Step 201: configuration information is transmitted to a user equipment, the configuration information including grouping information on physical resources corresponding to control channel and/or beam pairs transmitting control channel.

In this embodiment, the physical resources and/or beam pairs in the configuration information are used by a user equipment for performing monitoring.

In this embodiment, the configuration information is used to monitor physical resources and/or beam pairs corresponding to groups of control channels at the user equipment side, such as monitoring transmission states of each group of control channels under currently configured physical resources and/or beam pairs. In this embodiment, the control channel may be a control channel of any type, for example, the control channel is a PDCCH of an NR system (NR-PDCCH). For example, the control channel is a cell common control channel, a group user common control channel, or a user-specific control channel.

Tasks and exercises:
1 > In the text on control channel configuration, what is one example given of the control channel?
2 > Write what comes next in the text on control channel configuration, picking up after its last sentence.
The records below come from a different source than the text on control channel configuration.

Data excerpts:
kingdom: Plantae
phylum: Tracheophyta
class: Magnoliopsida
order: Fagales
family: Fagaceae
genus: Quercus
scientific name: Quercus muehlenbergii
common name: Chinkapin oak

...

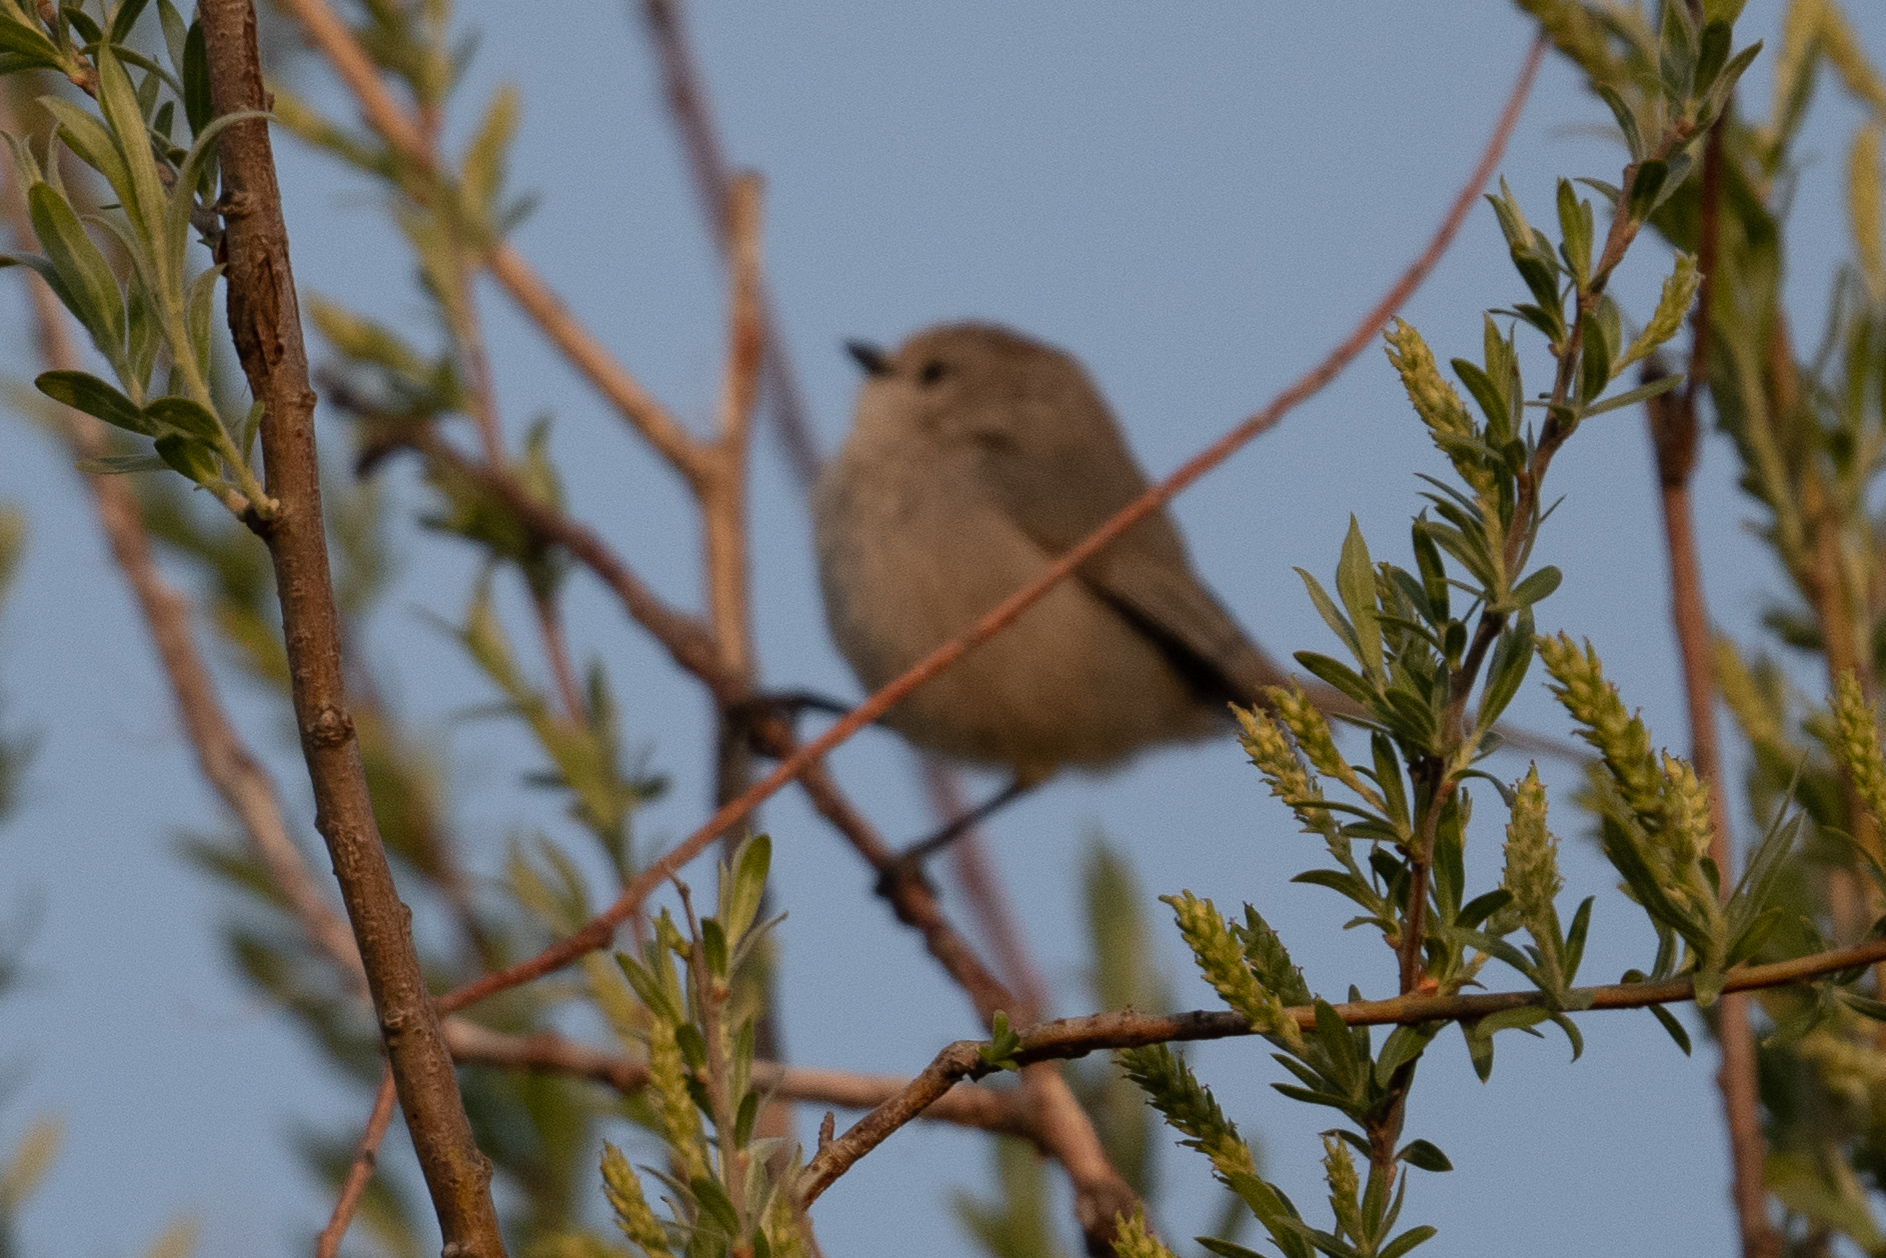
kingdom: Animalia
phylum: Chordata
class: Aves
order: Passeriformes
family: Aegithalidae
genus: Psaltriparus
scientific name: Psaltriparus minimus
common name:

Results:
1 > A PDCCH of an NR system (NR-PDCCH).

2 >
In this embodiment, for example, the physical resources include a control resource set where the control channel is located or a physical resource where a demodulation reference signal of the control channel is located. However, embodiment of this disclosure is not limited to these physical resources, and they also may also be other physical resources, such as physical resources in which other channels or other signals are located.

For example, as shown in FIG. 2, optionally, before step 201, the method may further include:

Step 202, grouping is performed according to a type of the control channel and transmission situations of the same control channel in different symbols or characteristics of beams in the beam pair transmitting the control channel to obtain the grouping information.

For example, grouping may be performed according to the type of the control channel and the transmission situations of the same control channel in different symbols or characteristics of beams in the beam pair transmitting the control channel to obtain the grouping information.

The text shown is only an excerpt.